ATOI365D

 #Office365Challenge Today’s post is special, not because it’s the 210th one in a row, or because it’s about permissions. It’s the first blog post I’ve written away from home, which is South Africa, and that’s kinda special to me.

Day: 210 of 365, 155 left
Tools: SharePoint
Description: Default permission levels in SharePoint

Yup, it’s 26 September 2016, I’m in Atlanta, attending Ignite. It’s 11pm and I’m exhausted after a first day of conference. I cannot begin to explain the magnitude of the conference, but what I can do is express my gratitude towards GTconsult for making it all possible.


My next couple of posts will be all about the permissions in SharePoint, today we’ll cover the default permission levels.

Permission levels are common levels of permissions which can be assigned to single users as well as groups of users. These levels consist of various permissions or attributes ‘grouped’ to make up a level.

Below you will see the different levels. These can be modified (except Full Control and Limited Access). I do suggest making a copy of a level and then applying changes. For example:  ‘Contribute cannot delete’ will be a copy of the Contribute level, with the delete actions removed. I will show you how to do this in a separate post.

Permission Level Description
Full Control Contains all available SharePoint permissions. By default, this permission level is assigned to the Owners group. It can’t be customized or deleted.
Design Create lists and document libraries, edit pages and apply themes, borders, and style sheets on the site. There is no SharePoint group that is assigned this permission level automatically.
Edit Add, edit, and delete lists; view, add, update, and delete list items and documents.

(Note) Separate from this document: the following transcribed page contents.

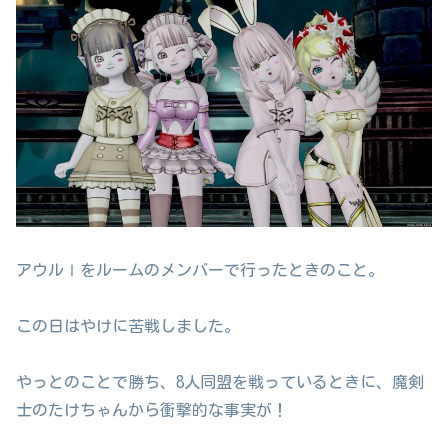
アウルⅠをルームのメンバーで行ったときのこと。
この日はやけに苦戦しました。
やっとのことで勝ち、8人同盟を戦っているときに、魔剣
士のたけちゃんから衝撃的な事実が！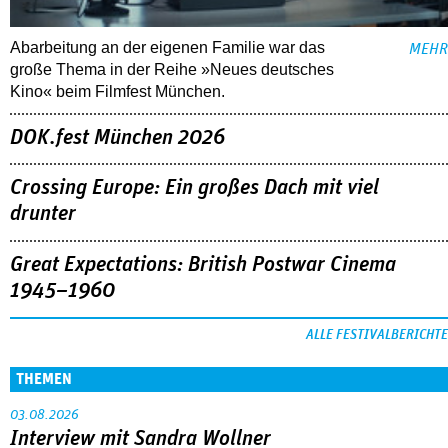
Abarbeitung an der eigenen Familie war das
MEHR
große Thema in der Reihe »Neues deutsches
Kino« beim Filmfest München.
DOK.fest München 2026
Crossing Europe: Ein großes Dach mit viel
drunter
Great Expectations: British Postwar Cinema
1945–1960
ALLE FESTIVALBERICHTE
THEMEN
03.08.2026
Interview mit Sandra Wollner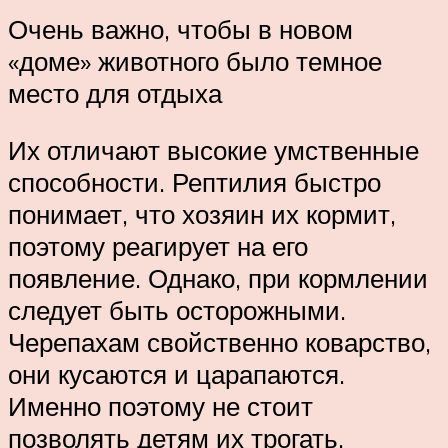
Очень важно, чтобы в новом
«доме» животного было темное
место для отдыха
Их отличают высокие умственные
способности. Рептилия быстро
понимает, что хозяин их кормит,
поэтому реагирует на его
появление. Однако, при кормлении
следует быть осторожными.
Черепахам свойственно коварство,
они кусаются и царапаются.
Именно поэтому не стоит
позволять детям их трогать.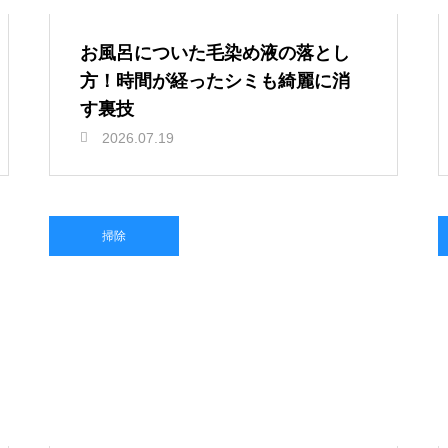
お風呂についた毛染め液の落とし
方！時間が経ったシミも綺麗に消
す裏技
2026.07.19
掃除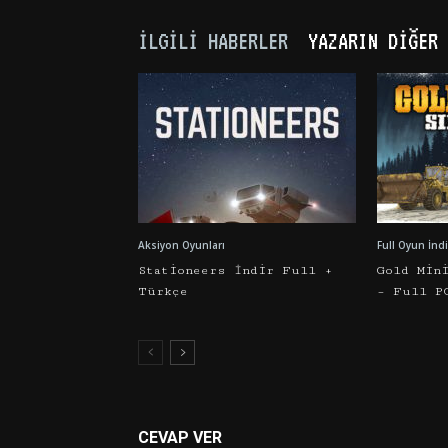
İLGILI HABERLER
YAZARIN DIĞER 
Aksiyon Oyunları
Full Oyun İndi
Stationeers İndir Full +
Gold Min
Türkçe
– Full P
CEVAP VER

By default, this permission level is assigned to the Members group.
Contribute View, add, update, and delete list items and documents.
Read View pages and items in existing lists and document libraries and download documents.
Limited Access Enables a user or group to browse to a site page or library to access a specific content item when they do not have permissions to open or edit any other items in the site or library. This level is automatically assigned by SharePoint when you provide access to one specific item. You cannot assign Limited Access permissions directly to a user or group yourself. Instead, when you assign edit or open permissions to the single item, SharePoint automatically assigns Limited Access to other required locations, such as the site or library in which the single item is located.
Approve Edit and approve pages, list items, and documents. By default, the Approvers group has this permission.
Manage Hierarchy Create sites and edit pages, list items, and documents. By default, this permission level is assigned to the Hierarchy Managers group.
Restricted Read View pages and documents, but not historical versions or user permissions.
View Only View pages, items, and documents. Any document that has a server-side file handler can be viewed in the browser but not downloaded. File types that do not have a server-side file handler (cannot be opened in the browser), such as video files, .pdf files, and .png files, can still be downloaded.

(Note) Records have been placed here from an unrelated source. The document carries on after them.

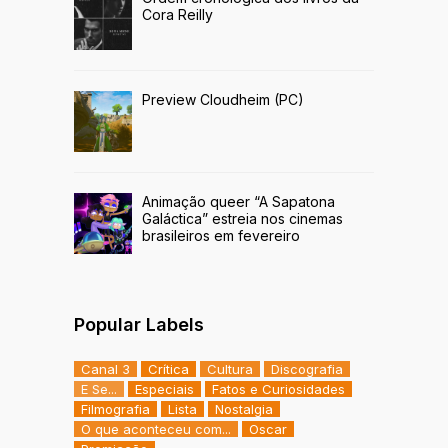
Cora Reilly
Preview Cloudheim (PC)
Animação queer “A Sapatona
Galáctica” estreia nos cinemas
brasileiros em fevereiro
Popular Labels
Canal 3
Crítica
Cultura
Discografia
E Se...
Especiais
Fatos e Curiosidades
Filmografia
Lista
Nostalgia
O que aconteceu com...
Oscar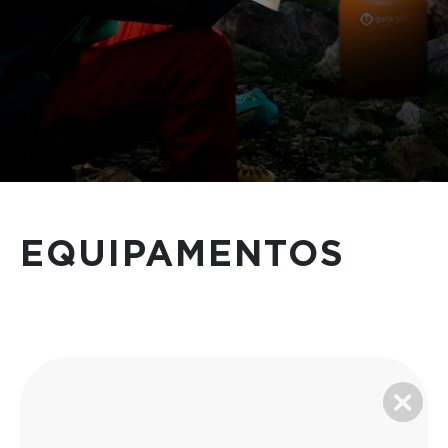
EQUIPAMENTOS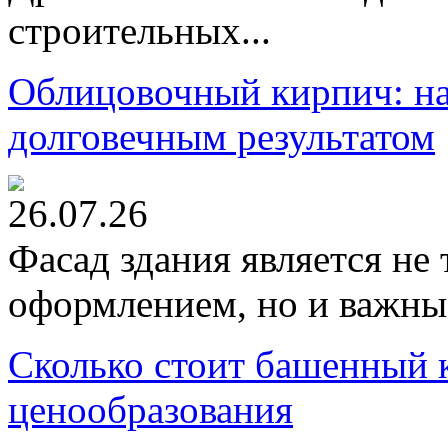
строительных...
Облицовочный кирпич: на
долговечным результатом
26.07.26
Фасад здания является не
оформлением, но и важны
Сколько стоит башенный 
ценообразования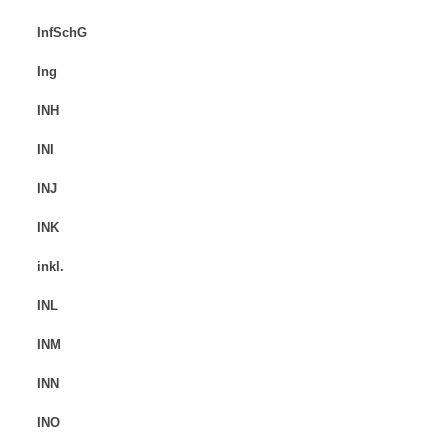
InfSchG
Ing
INH
INI
INJ
INK
inkl.
INL
INM
INN
INO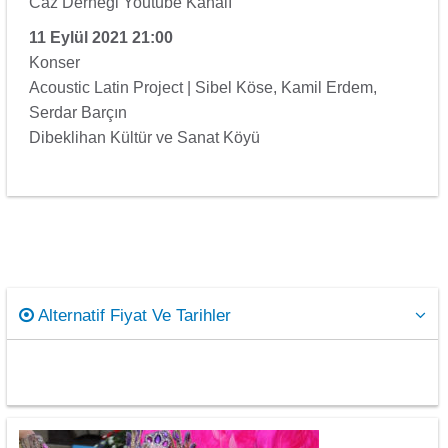
Caz Derneği Youtube Kanalı
11 Eylül 2021 21:00
Konser
Acoustic Latin Project | Sibel Köse, Kamil Erdem,
Serdar Barçın
Dibeklihan Kültür ve Sanat Köyü
Alternatif Fiyat Ve Tarihler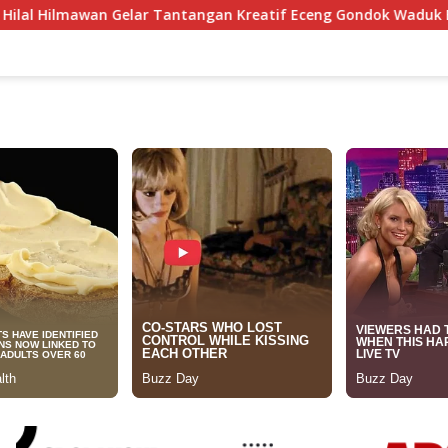
ntangan Kreatif Eceng Gondok Waduk Bojongsari, Sediakan Had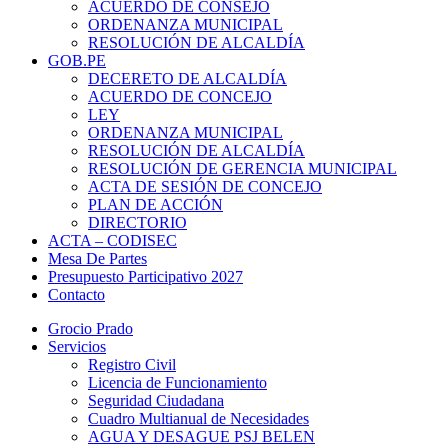
ACUERDO DE CONSEJO
ORDENANZA MUNICIPAL
RESOLUCIÓN DE ALCALDÍA
GOB.PE
DECERETO DE ALCALDÍA
ACUERDO DE CONCEJO
LEY
ORDENANZA MUNICIPAL
RESOLUCIÓN DE ALCALDÍA
RESOLUCIÓN DE GERENCIA MUNICIPAL
ACTA DE SESIÓN DE CONCEJO
PLAN DE ACCIÓN
DIRECTORIO
ACTA – CODISEC
Mesa De Partes
Presupuesto Participativo 2027
Contacto
Grocio Prado
Servicios
Registro Civil
Licencia de Funcionamiento
Seguridad Ciudadana
Cuadro Multianual de Necesidades
AGUA Y DESAGUE PSJ BELEN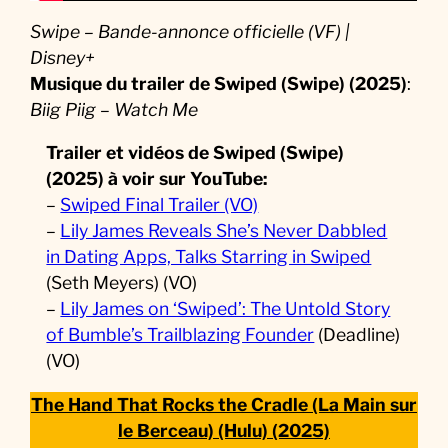
Swipe – Bande-annonce officielle (VF) |
Disney+
Musique
du trailer de
Swiped (Swipe) (2025)
:
Biig Piig – Watch Me
Trailer et vidéos de
Swiped (Swipe)
(2025)
à voir sur YouTube:
–
Swiped Final Trailer (VO)
–
Lily James Reveals She’s Never Dabbled
in Dating Apps, Talks Starring in Swiped
(Seth Meyers) (VO)
–
Lily James on ‘Swiped’: The Untold Story
of Bumble’s Trailblazing Founder
(Deadline)
(VO)
The Hand That Rocks the Cradle (La Main sur
le Berceau) (Hulu) (2025)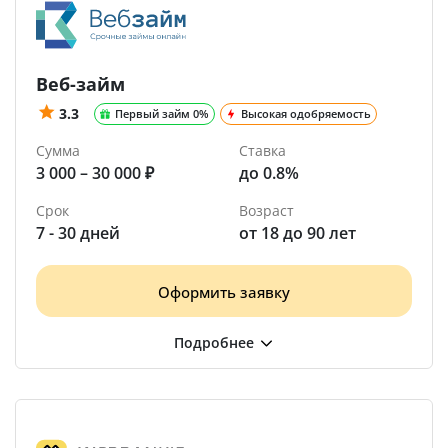
Веб-займ
3.3
Первый займ 0%
Высокая одобряемость
Сумма
Ставка
3 000 – 30 000 ₽
до 0.8%
Срок
Возраст
7 - 30 дней
от 18 до 90 лет
Оформить заявку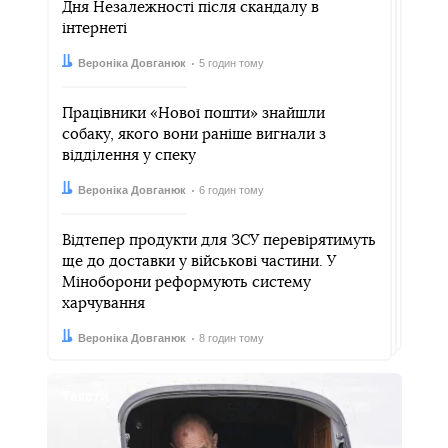
Дня Незалежності після скандалу в
інтернеті
Автор:
Дата:
Вероніка Довганюк
5 годин тому
Працівники «Нової пошти» знайшли
собаку, якого вони раніше вигнали з
відділення у спеку
Автор:
Дата:
Вероніка Довганюк
6 годин тому
Відтепер продукти для ЗСУ перевірятимуть
ще до доставки у військові частини. У
Міноборони реформують систему
харчування
Автор:
Дата:
Вероніка Довганюк
8 годин тому
Тексти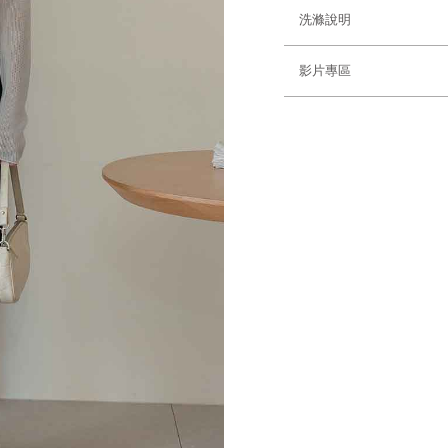
洗滌說明
影片專區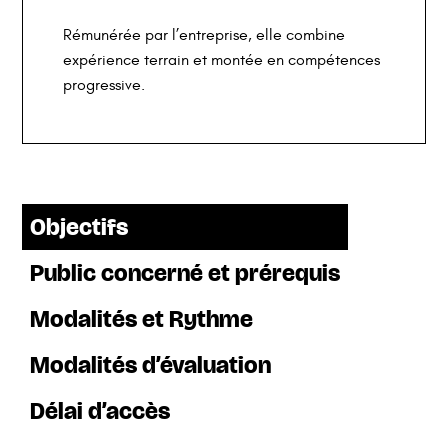
Rémunérée par l’entreprise, elle combine
expérience terrain et montée en compétences
progressive.
Objectifs
Public concerné et prérequis
Modalités et Rythme
Modalités d’évaluation
Délai d’accès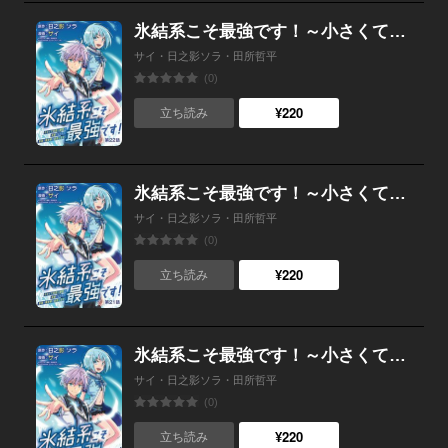
氷結系こそ最強です！～小さくて可愛い師匠と結婚するために最強の魔術師を目指します～(話売り) #22
サイ・日之影ソラ・田所哲平
(0)
¥220
立ち読み
氷結系こそ最強です！～小さくて可愛い師匠と結婚するために最強の魔術師を目指します～(話売り) #21
サイ・日之影ソラ・田所哲平
(0)
¥220
立ち読み
氷結系こそ最強です！～小さくて可愛い師匠と結婚するために最強の魔術師を目指します～(話売り) #20
サイ・日之影ソラ・田所哲平
(0)
¥220
立ち読み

Note:  Be very careful when assigning Edit / Contribute rights. Users with Edit rights can delete apps as well, whereas users with Contribution rights can only delete content.

Tomorrow we’ll start looking at planning your permissions better and all the considerations.

Overview of my challenge: As an absolute lover of all things Microsoft, I’ve decided to undertake the challenge, of writing a blog every single day, for the next 365 days. Crazy, I know. And I’ll try my best, but if I cannot find something good to say about Office 365 and the Tools it includes for 365 days, I’m changing my profession. So let’s write this epic tale of “Around the Office in 365 Days”. My ode to Microsoft Office 365.

Keep in mind that these tips and tricks do not only apply to Office 365 – but where applicable, to the overall Microsoft Office Suite and SharePoint.